Jean-Michel Jarre rêvait d’une collaboration artistique avec le grand maître mais la mort du plus vieux DJ du monde a ruiné ses espoirs. Oxymore contient quelques "sons" originaux (2) légués par Pierre Henry mais ces vestiges restent le plus souvent un prétexte ornemental.
Oxymore est une œuvre a priori aride, anti-mélodique, parfois violente, souvent intrigante. Il ne faut pas de clé(s) ni de prérequis pour entrer dans cet univers immersif. Il suffit d’avoir l’esprit "disponible" puis de se laisser emmener loin de ses repères, de ses sentiers battus et de ses certitudes.
Une fois les portes franchies, le voyage devient addictif.
Fidèle aux fondamentaux du Groupe de recherches musicales de Pierre Schaeffer (1910 – 1995), où Pierre Henry a fait ses classes (avant d’entrer en rébellion), Jean-Michel Jarre réécrit la "sonorité universelle" en douze pièces magistrales dont les premières fulgurances sont la plage titulaire, "Synthy Sisters", "Crystal Garden" et le coda génialissime (et positif) qu’est "Epica".

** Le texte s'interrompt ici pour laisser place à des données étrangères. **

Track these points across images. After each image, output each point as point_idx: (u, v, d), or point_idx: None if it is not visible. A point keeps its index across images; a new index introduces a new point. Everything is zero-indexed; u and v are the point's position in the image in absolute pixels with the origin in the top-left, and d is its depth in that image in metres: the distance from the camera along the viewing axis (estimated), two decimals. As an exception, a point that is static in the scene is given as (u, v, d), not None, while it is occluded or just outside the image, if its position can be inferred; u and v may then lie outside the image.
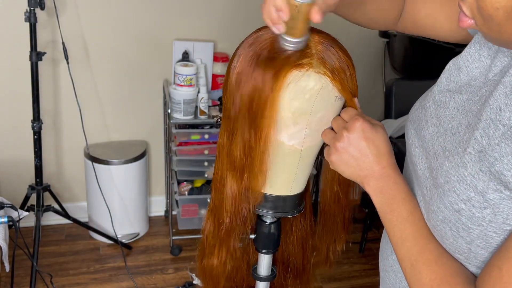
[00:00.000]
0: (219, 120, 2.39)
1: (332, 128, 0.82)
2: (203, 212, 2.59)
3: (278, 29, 0.74)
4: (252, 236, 0.99)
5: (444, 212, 0.69)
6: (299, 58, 0.77)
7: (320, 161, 0.96)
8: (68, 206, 2.59)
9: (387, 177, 0.77)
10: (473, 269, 0.70)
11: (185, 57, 2.47)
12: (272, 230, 0.97)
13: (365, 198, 3.30)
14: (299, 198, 0.94)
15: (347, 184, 0.93)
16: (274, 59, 0.77)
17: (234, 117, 0.83)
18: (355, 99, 0.82)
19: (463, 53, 0.76)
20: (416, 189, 0.80)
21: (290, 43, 0.77)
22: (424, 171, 0.76)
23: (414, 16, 0.88)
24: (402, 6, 0.90)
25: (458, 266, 0.70)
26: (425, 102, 0.80)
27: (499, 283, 0.61)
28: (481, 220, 0.65)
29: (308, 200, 1.00)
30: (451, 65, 0.77)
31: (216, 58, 2.55)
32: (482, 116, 0.66)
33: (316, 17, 0.71)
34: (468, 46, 0.76)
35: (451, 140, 0.71)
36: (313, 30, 0.81)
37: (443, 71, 0.78)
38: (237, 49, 0.83)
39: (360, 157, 0.77)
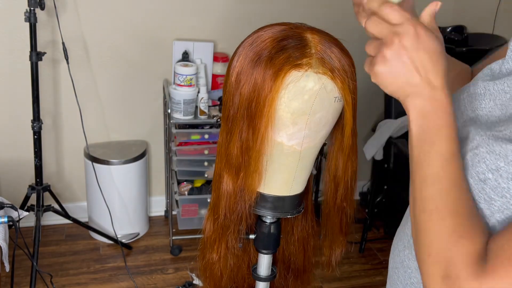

"Brutalism" – qui porte bien son titre – fait l’objet d’une version alternative (que l’on trouve sur la toile sous le titre de "Brutalism Take 2") enregistrée avec la complicité intergénérationnelle de Martin Gore.
Kandinsky a mis la musique en peinture, parfois de façon "bruyante" (3). Jean-Michel Jarre vient de mettre la peinture de notre monde en musique. Entre espoir et désespoir. Une étoile dansante née d’un chaos surprenant chez un homme de 74 printemps.
Ecouter cette musique est une douce violence. Sans complaisance mais avec beaucoup d’amour.
Comme toujours…
Une histoire d'amour sans paroles
N'a plus besoin du protocole
Et tous les longs discours futiles
Terniraient quelque peu le style
De nos retrouvailles…
(1) A titre d’exemple, Pierre Henry a composé Messe Pour le temps présent (1967) à la demande du très avant-gardiste Maurice Béjart.
(2) L’essentiel de l’œuvre de Pierre Henry est archivé à la Bibliothèque Nationale de France.
(3) On "entend" la fureur extrême sur une œuvre comme Noir et Violet qui clame la colère du peintre russe contraint à l’exil en France.